15. The admitted facts, therefore, on the above basis which will emerge are that the motor cycle was being used by three persons including the driver and that was not within the permissible limit as laid down by Section 85 of the Motor Vehicles Act, 1939 which is also incorporated in Section 128 of the 1988 Act. The carrying of more persons on a vehicle will certainly make the ride somewhat unstable which may contribute to the accident. Moreover the Tribunal has considered the other evidence on record also to arrive at a conclusion that there was some contributory negligence on the part of the driver of the motor cycle and I am not inclined to reverse that finding in the facts and circumstances of the present case. The same is accordingly affirmed.

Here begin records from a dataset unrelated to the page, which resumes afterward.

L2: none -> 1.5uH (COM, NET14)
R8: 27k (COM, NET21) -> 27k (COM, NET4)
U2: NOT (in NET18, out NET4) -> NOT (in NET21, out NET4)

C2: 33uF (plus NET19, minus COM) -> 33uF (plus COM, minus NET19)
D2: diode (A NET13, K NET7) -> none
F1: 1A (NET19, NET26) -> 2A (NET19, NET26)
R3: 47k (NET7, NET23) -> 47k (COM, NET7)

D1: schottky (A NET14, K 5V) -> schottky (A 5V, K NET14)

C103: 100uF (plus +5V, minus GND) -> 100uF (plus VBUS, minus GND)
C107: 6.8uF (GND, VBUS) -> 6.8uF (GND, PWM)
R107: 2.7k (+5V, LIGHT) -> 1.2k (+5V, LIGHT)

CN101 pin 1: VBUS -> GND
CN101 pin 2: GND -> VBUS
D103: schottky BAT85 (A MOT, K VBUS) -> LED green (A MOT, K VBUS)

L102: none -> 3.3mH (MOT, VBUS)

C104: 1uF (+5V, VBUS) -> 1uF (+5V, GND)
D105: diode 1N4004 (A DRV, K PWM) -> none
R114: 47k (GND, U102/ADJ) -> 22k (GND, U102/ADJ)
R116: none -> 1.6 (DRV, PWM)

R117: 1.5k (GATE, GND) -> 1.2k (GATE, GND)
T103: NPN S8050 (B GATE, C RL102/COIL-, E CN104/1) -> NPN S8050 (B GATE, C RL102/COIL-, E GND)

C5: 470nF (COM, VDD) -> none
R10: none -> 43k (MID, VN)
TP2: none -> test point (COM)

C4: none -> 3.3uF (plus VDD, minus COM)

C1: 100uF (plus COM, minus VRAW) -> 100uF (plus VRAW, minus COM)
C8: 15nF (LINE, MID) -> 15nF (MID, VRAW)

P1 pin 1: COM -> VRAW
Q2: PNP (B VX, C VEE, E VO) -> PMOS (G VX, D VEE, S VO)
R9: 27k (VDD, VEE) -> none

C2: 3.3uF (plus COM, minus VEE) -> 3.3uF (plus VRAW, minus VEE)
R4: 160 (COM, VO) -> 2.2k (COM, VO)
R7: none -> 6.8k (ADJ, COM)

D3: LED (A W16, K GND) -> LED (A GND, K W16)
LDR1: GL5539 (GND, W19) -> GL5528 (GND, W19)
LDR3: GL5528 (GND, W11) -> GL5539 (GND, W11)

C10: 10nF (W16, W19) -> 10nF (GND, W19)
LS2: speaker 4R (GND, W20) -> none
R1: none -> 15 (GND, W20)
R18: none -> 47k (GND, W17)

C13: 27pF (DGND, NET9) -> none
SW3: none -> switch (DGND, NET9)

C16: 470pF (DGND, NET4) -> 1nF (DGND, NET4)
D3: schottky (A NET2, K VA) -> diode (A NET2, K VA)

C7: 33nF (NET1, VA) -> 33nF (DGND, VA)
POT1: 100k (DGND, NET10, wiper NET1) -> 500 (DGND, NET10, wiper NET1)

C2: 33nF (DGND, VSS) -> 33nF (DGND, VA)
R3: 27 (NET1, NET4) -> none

16. The Tribunal lastly directed that the 60% of amount in one case and 50% in the other two cases as awarded shall be put in the fixed deposit receipts in scheduled bank for a period of 7 years with liberty to draw interest quarterly. This direction is usually given in the nature of each case when the parties interest is required to be protected. In the present case the claimants are well educated and are in a position to handle the awarded amount in the best possible manner they deem proper and appropriate. Moreover the accident took place as far back as on 30th April, 1984 and it will be in the interest of justice to release the awarded amounts in favour of the claimants. The entire amounts including the amounts lying in the fixed deposit receipts shall be released to the claimants by the respective banks within four weeks from today. This will also include balance amounts including interest till date @ 15% as awarded by the Tribunal as due in terms of the Award dated 1st December, 1995 from respondents 2 and 3 which will be disbursed within two months from today.
17. In view of the aforesaid, the FAO Nos.177/96, 178/96 and 179/96 are allowed and FAO Nos. 161/96, 166/96 and 168/96 filed by the Union of India are dismissed with consolidated costs which are quantified at Rs.5000/-.